In mainstream history books and mainstream media articles commemorating the Iranian Revolution of 1979, only the role of the Islamic clergy in the revolution, particularly the role of Ayatollah Khomeini, tends to be highlighted. If one were to limit oneself to reading these stories it would appear that the Iranian working class hardly had a look in into those tumultuous events of February 1979.
The truth is that the 1979 revolution in Iran was a workers' revolution. Had it not been for the mobilisations of the working class, the Ayatollah and his friends would have remained in exile in France waiting for better days. Instead on February 1, 1979 Khomeini was able to return to Iran to be welcomed by a huge crowd of millions. Are we really to believe that this one man provoked and led the revolution? The truth is that he stepped into a situation that had been brewing for some time.
In the process of the rising militancy of the Iranian working class de facto Soviets, the workers' councils, were thrown up as expressions of genuine workers' power. The movement of the masses seemed all-powerful. It was so powerful that the army itself melted away, with many of the lower ranks and even some of the officers siding with the people. The once mighty regime of the Shah collapsed like a house of cards.
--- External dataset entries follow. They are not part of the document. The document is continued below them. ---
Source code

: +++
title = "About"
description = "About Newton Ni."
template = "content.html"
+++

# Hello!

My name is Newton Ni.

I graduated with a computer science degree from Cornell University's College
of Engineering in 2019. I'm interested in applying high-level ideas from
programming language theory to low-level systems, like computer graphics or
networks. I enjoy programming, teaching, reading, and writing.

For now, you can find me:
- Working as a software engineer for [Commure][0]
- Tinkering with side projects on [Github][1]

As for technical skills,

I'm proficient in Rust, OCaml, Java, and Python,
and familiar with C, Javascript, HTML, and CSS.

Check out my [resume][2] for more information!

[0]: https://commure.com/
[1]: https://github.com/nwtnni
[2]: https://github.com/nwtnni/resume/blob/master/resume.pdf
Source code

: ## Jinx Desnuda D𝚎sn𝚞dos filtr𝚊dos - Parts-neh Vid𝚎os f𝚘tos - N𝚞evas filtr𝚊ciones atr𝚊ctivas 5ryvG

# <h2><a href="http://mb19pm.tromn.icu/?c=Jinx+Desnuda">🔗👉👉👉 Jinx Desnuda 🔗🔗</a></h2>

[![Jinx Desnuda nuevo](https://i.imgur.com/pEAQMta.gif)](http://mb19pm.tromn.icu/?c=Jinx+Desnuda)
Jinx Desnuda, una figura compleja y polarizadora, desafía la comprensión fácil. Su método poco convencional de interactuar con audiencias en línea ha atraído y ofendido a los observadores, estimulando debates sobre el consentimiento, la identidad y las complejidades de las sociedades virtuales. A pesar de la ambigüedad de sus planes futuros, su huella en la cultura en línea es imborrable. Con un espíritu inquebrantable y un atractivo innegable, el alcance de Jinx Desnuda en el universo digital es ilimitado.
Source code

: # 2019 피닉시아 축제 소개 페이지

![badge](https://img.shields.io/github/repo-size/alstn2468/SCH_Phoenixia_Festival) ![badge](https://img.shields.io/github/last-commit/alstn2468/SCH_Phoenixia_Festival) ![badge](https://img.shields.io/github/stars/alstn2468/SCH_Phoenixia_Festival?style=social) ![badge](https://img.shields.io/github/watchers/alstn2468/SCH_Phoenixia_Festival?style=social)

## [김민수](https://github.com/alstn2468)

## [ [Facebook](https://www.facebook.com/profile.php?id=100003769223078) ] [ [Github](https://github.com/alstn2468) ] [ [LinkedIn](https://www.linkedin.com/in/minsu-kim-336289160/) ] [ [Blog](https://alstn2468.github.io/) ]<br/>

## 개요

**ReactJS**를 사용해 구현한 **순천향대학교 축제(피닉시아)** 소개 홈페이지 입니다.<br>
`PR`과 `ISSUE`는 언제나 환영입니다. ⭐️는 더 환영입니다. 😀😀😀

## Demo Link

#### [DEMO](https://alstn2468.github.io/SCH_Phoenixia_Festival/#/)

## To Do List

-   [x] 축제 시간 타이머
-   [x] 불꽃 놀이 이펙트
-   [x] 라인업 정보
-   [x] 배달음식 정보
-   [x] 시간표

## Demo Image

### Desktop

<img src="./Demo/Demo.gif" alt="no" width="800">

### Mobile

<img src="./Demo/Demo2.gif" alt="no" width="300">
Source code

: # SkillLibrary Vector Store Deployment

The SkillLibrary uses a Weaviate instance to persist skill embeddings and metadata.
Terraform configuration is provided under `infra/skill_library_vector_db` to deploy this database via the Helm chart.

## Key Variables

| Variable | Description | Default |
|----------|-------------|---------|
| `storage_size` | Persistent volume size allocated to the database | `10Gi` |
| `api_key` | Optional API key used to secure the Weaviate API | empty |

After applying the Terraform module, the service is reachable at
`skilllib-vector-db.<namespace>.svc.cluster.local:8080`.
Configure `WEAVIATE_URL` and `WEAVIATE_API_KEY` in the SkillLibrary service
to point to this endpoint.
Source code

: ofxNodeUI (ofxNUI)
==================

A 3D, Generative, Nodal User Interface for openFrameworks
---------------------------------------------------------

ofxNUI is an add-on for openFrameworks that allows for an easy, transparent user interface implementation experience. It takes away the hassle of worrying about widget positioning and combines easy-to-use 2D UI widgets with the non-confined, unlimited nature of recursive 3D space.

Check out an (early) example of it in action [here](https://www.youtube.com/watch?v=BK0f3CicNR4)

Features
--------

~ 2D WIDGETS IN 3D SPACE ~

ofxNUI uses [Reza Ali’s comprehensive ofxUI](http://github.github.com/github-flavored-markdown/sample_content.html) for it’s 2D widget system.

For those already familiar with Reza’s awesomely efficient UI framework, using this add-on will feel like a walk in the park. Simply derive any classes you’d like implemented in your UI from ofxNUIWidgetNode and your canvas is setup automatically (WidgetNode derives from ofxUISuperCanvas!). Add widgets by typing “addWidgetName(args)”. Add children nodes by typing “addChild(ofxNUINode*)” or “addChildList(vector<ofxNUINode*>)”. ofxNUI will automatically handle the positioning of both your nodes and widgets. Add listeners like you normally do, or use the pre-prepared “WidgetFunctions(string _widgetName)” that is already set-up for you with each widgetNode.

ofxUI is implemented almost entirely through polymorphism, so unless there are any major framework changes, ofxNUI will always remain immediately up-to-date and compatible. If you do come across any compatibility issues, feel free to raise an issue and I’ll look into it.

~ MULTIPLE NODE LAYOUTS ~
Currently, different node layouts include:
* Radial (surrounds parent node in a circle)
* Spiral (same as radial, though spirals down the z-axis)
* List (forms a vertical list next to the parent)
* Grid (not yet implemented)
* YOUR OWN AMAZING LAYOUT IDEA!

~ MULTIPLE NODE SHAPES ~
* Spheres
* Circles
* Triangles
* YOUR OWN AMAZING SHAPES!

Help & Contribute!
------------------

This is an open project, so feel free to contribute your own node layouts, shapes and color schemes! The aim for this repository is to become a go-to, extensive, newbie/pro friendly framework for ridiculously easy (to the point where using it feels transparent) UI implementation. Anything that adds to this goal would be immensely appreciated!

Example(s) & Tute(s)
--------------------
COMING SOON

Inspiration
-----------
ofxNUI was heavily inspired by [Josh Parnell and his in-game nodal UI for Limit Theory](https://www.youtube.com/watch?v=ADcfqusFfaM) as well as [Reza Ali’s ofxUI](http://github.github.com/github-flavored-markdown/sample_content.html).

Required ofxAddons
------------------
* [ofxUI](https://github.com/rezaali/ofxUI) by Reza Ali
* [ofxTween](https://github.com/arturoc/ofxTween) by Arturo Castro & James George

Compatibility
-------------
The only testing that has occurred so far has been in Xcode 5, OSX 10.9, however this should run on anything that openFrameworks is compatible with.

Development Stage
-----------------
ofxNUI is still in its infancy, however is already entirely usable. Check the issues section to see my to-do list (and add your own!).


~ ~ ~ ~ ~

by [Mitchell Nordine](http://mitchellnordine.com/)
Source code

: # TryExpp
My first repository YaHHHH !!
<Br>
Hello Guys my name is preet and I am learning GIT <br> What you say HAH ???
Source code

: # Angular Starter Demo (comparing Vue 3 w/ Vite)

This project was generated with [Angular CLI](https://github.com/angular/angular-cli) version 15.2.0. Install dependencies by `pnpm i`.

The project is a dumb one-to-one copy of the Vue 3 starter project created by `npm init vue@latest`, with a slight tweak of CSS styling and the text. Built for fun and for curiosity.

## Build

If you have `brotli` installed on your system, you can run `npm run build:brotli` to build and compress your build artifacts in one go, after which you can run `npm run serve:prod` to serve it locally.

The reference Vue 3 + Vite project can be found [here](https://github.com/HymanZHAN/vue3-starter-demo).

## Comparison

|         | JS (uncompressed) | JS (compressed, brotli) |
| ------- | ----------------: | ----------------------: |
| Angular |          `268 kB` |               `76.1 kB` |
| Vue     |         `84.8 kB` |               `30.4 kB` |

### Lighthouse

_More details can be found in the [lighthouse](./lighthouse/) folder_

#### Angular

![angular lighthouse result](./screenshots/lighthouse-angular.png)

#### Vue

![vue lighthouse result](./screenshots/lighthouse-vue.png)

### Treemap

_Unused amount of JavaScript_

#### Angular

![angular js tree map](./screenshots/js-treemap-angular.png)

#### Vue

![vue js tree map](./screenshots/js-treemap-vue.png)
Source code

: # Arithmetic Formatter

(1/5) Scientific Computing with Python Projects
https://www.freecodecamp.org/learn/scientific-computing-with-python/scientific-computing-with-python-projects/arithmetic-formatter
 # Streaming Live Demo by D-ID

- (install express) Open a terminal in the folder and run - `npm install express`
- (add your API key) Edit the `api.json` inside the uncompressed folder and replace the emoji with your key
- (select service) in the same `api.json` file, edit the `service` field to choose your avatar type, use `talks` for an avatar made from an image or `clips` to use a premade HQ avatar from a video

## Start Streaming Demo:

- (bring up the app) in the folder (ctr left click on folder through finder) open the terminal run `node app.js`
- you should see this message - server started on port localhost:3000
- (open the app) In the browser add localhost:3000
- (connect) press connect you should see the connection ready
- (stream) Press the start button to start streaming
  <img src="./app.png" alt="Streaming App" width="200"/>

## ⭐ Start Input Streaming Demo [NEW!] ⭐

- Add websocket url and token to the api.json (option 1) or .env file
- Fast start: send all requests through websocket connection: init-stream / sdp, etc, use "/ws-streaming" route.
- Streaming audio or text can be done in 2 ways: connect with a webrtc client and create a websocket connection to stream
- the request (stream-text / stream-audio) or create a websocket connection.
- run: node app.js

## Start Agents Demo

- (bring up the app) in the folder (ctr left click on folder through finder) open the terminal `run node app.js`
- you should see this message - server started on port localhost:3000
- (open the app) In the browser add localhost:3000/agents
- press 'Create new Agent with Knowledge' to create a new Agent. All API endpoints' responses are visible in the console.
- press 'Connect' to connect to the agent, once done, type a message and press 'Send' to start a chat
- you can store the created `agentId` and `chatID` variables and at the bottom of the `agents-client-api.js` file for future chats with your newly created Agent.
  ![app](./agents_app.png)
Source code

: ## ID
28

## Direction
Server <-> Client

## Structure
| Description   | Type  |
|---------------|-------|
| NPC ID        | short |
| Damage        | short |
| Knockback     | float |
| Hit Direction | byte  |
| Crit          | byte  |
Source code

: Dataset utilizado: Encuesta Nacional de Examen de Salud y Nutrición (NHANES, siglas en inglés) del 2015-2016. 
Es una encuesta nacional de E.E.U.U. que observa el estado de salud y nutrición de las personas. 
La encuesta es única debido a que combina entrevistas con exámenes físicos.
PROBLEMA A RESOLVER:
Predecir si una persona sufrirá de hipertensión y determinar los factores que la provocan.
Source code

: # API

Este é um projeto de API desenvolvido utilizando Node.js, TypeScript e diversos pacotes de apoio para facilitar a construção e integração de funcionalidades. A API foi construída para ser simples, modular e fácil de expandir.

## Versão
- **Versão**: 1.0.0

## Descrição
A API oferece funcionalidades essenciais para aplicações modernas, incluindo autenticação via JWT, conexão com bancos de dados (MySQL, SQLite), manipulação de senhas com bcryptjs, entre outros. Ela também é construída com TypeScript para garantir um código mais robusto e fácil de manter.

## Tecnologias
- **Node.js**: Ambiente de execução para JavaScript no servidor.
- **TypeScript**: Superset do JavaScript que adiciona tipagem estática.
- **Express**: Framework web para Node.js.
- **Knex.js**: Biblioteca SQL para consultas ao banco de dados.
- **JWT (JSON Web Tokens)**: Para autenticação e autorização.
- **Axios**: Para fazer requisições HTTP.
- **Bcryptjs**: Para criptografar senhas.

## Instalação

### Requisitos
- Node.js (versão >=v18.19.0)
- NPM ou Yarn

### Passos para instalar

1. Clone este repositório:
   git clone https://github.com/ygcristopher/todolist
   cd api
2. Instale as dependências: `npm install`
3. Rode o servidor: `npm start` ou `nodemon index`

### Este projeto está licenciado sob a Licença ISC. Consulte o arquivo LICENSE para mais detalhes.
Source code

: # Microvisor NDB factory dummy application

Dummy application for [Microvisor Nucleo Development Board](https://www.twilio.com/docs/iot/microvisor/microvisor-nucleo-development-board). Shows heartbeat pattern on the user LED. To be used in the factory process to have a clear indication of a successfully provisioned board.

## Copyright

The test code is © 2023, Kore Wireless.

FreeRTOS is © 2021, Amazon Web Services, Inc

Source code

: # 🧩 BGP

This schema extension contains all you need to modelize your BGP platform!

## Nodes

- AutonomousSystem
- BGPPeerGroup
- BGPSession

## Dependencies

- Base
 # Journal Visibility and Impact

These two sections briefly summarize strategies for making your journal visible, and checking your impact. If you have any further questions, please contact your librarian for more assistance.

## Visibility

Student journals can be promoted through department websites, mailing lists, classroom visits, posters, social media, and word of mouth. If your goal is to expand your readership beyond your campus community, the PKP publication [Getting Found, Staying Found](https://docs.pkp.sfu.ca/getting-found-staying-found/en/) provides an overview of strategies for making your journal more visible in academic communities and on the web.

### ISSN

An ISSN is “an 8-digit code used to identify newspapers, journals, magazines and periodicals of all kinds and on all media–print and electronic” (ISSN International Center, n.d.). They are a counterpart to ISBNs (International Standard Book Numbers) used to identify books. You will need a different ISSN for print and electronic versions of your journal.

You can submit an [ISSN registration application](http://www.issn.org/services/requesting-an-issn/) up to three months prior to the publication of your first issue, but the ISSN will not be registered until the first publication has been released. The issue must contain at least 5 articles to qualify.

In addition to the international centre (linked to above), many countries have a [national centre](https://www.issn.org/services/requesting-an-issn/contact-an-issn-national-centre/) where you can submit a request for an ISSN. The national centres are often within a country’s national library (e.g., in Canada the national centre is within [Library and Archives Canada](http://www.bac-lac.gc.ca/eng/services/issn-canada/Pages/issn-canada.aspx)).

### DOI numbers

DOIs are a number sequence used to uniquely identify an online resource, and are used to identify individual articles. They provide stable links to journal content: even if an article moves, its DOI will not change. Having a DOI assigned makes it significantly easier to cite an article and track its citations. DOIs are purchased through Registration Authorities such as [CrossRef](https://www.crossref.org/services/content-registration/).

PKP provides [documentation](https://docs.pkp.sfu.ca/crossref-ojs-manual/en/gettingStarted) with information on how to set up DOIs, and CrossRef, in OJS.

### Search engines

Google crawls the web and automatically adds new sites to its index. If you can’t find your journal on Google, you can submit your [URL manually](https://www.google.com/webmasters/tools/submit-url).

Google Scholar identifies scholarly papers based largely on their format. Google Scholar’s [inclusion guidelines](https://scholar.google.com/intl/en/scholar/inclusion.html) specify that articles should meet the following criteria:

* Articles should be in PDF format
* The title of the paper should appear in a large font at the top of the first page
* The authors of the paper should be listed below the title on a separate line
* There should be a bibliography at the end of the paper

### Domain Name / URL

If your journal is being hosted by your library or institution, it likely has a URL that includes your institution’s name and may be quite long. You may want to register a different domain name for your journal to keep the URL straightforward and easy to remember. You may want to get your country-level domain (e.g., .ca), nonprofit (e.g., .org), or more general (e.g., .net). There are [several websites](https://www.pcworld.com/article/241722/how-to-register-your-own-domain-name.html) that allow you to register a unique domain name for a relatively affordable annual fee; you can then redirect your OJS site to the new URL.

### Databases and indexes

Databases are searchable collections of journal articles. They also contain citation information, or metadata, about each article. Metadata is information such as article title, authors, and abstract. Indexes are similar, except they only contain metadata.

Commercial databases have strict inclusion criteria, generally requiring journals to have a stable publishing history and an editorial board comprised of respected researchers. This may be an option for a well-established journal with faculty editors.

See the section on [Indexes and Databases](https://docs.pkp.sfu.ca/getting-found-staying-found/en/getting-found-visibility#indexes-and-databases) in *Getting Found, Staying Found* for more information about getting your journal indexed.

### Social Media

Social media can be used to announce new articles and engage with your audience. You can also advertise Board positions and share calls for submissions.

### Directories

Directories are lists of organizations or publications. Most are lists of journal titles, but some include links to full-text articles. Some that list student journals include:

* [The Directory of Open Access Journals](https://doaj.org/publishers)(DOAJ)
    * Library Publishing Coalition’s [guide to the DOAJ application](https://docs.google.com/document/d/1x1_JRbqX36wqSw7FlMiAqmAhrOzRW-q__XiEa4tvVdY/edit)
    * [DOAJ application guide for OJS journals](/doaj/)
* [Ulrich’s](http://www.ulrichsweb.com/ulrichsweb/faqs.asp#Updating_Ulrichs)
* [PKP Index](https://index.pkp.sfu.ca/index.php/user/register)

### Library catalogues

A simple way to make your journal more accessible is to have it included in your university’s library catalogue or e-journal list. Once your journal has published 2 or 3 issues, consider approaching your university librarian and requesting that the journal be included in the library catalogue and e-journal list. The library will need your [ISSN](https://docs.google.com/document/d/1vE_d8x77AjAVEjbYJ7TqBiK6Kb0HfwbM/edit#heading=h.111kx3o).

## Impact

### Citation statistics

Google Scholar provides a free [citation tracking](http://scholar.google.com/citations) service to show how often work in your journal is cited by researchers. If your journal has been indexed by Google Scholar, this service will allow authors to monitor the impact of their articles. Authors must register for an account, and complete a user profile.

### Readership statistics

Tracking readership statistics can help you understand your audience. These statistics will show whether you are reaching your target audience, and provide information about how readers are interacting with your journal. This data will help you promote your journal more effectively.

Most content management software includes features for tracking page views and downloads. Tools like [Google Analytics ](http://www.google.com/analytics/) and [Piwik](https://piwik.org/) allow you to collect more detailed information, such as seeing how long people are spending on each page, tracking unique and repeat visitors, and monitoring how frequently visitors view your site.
All the conditions existed for a rapid movement towards the setting up of a genuine workers' government in Iran. Had this materialised we would have seen a healthy workers' state being set up, the first of its kind since the Russian revolution in 1917. This would have transformed the whole balance of forces throughout the Middle East and beyond. A successful coming to power of the Iranian working class in 1979 would have marked the end of one despotic regime after another in the region, as similar conditions existed in the surrounding countries. Had this happened, the whole history of the region would have been different. It would have been the first step in the building of a genuine Socialist Federation of the Middle East.